Let $G$ be a finite group and $H \subset G$ a normal subgroup. Consider $G$, $H$, and $X=G/H$ as affine algebraic groups over some algebraically closed base field $k$.

I hear that there is an isomorphism of stacks $[X/G] \cong [pt/H]$.

I have the following question:

To give a sheaf (of vector spaces) on the stack $[X/G]$ is the same as giving a $G$-equivariant sheaf on $X$. By the isomorphism above, it is the same as giving a vector space with an $H$ action.

What is this functor taking $G$-equivariant modules over the ring $k[G/H]=k[G]^H$ to vector spaces with $H$ actions?

For example, what happens to the $G$-equivariant $k[G/H]$-module $M=k[G]$?

*** Edit to more general situation

The answers are getting stuck in a very basic situation, I want to think of a more general situation.

Suppose that $G$ is an affine algebraic group over an algebraically closed subfield, $H$ a normal subgroup, and $X$ an affine $G$-variety with action factoring through $G/H$. Suppose that $G/H$ acts properly and freely on $X$. The stack $[X/(G/H)]$ is representable by a scheme $X/(G/H)$.

Question 1: Do we still have $[X/G] \cong [(X/(G/H))/H]$?

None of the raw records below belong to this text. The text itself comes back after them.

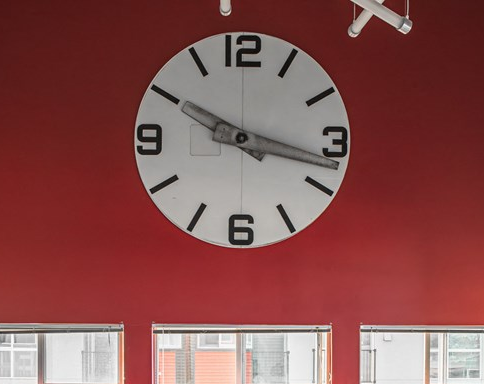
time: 10:17
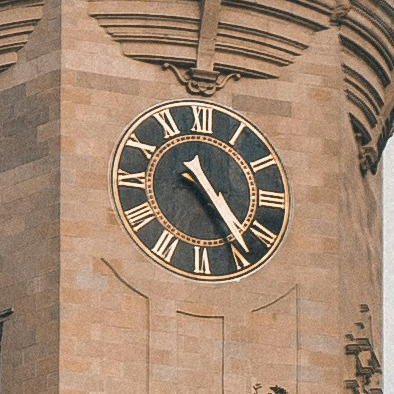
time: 4:23
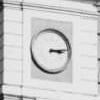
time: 3:14
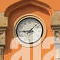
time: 9:07
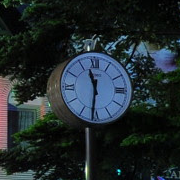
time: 11:31
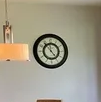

If so, Question 2: For any $G$-equivariant sheaf $\mathcal{M}$ on the space $X$, by descent for Cartesian sheaves $\mathcal{M}(X/(G/H))$ is computed by the kernel of the diagram,

$$\mathcal{M}(X \times_{[X/G]} X/(G/H)) \rightarrow \mathcal{M}(X \times_{[X/G]} X/(G/H) \times_{X/(G/H)} X \times_{[X/G]} X/(G/H))$$

What is this functor?

Example: When $H = e$, this equalizer takes the difference between the action and projection pull-backs yielding the functor of invariants.